■ Exercise description: Below are the records; copy each line in which "area" occurs.

■ Stored data:
▬▬▬▬▬▬
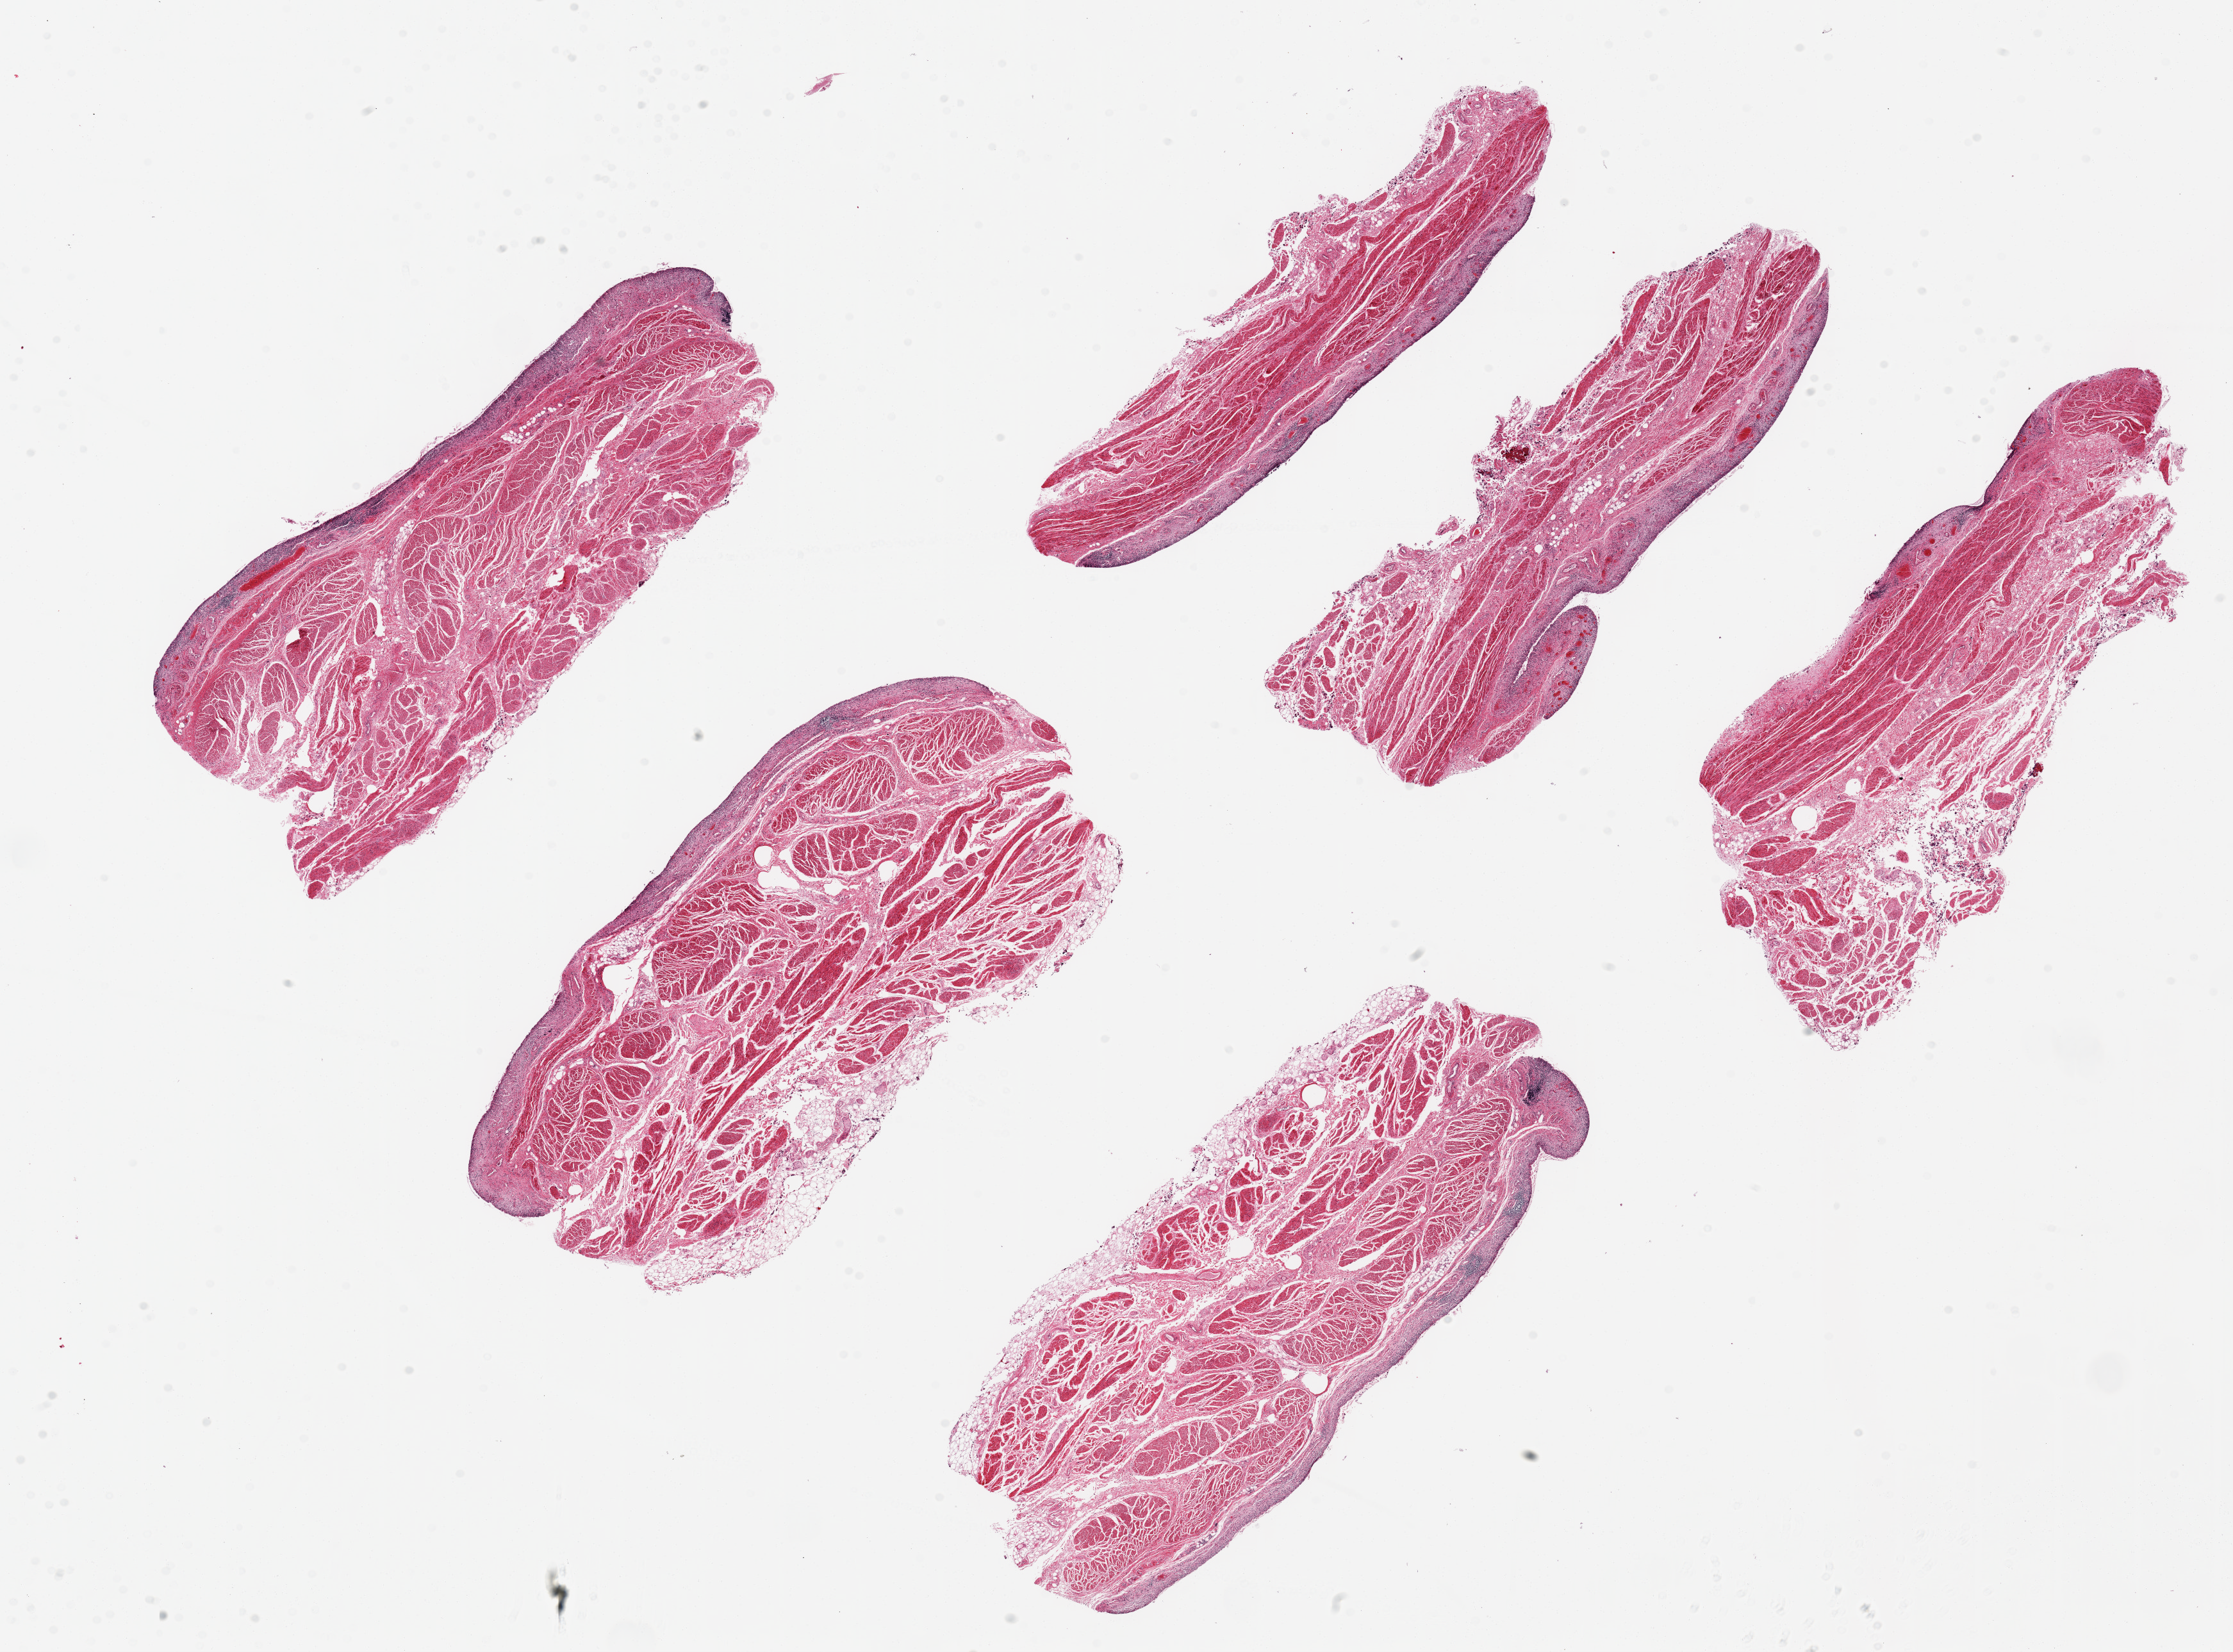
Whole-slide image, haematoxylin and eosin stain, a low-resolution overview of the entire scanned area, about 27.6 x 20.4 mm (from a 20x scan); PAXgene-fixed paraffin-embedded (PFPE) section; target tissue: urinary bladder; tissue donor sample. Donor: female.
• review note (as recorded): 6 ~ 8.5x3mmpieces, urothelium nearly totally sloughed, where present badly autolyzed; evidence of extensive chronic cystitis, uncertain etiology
▬▬▬▬▬▬
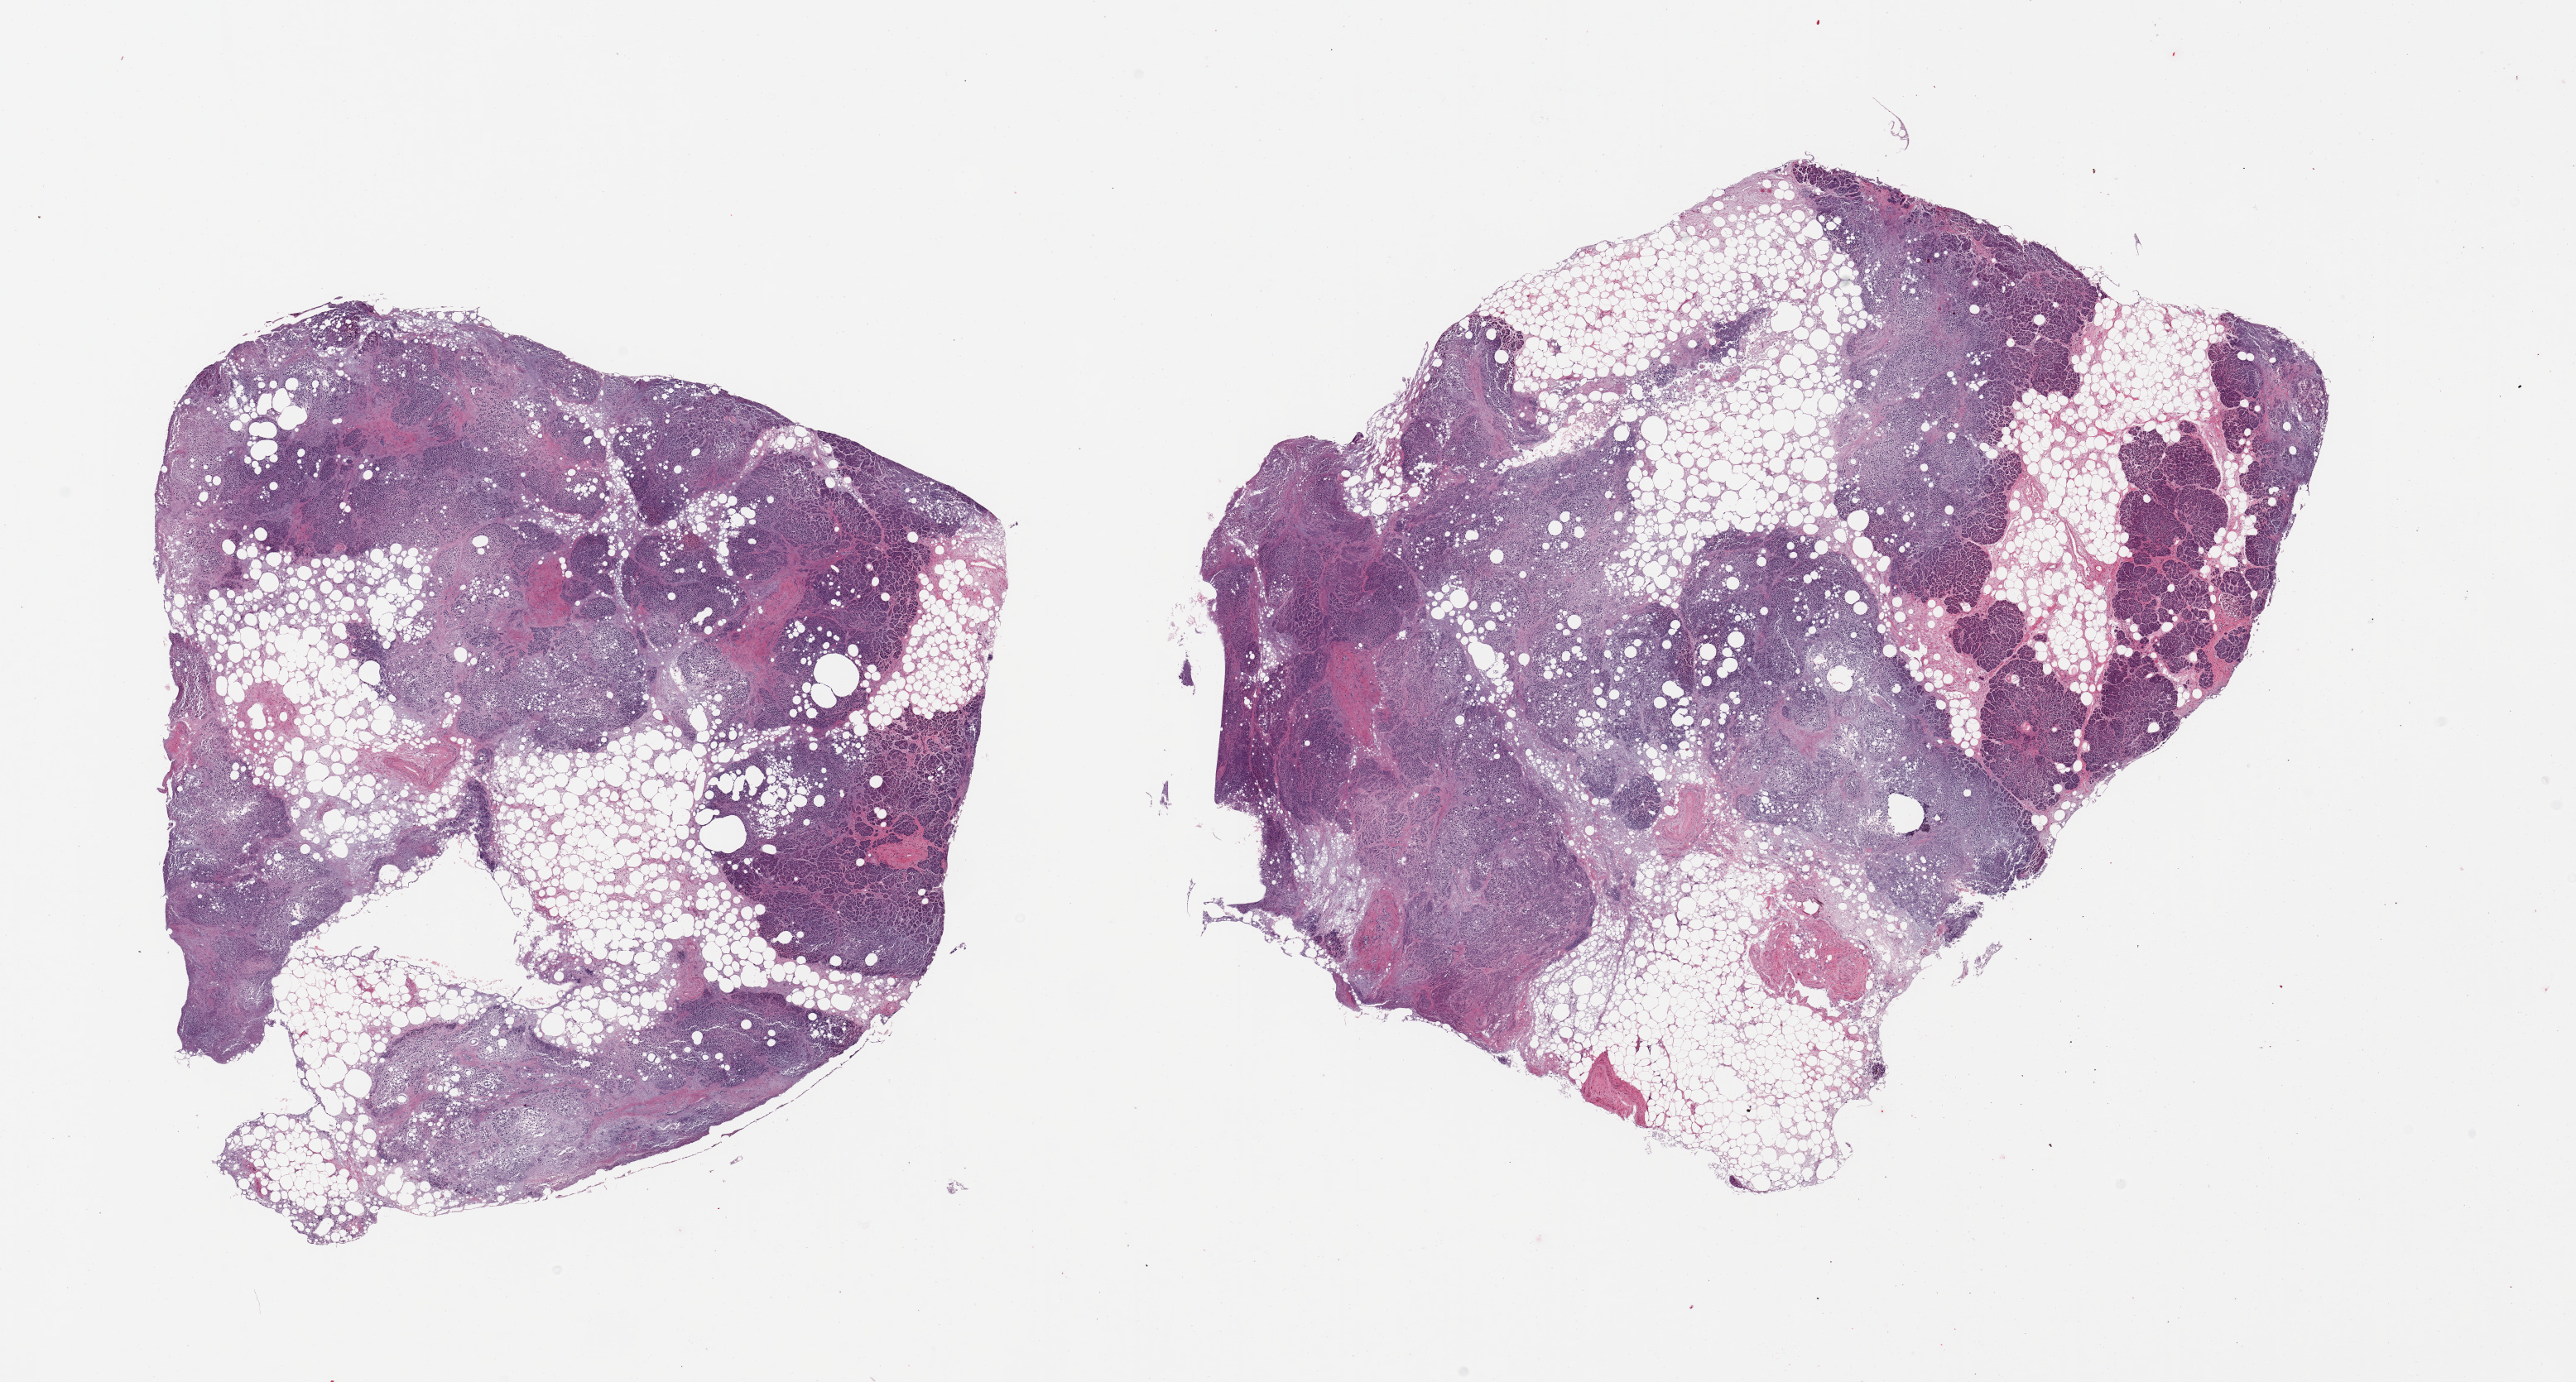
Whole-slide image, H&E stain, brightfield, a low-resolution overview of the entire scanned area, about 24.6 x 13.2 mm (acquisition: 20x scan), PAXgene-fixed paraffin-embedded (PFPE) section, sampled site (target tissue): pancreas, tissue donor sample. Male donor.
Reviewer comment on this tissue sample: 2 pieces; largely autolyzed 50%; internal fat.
▬▬▬▬▬▬
■ Solution to the problem:
Whole-slide image, haematoxylin and eosin stain, a low-resolution overview of the entire scanned area, about 27.6 x 20.4 mm (from a 20x scan); PAXgene-fixed paraffin-embedded (PFPE) section; target tissue: urinary bladder; tissue donor sample. Donor: female.
Whole-slide image, H&E stain, brightfield, a low-resolution overview of the entire scanned area, about 24.6 x 13.2 mm (acquisition: 20x scan), PAXgene-fixed paraffin-embedded (PFPE) section, sampled site (target tissue): pancreas, tissue donor sample. Male donor.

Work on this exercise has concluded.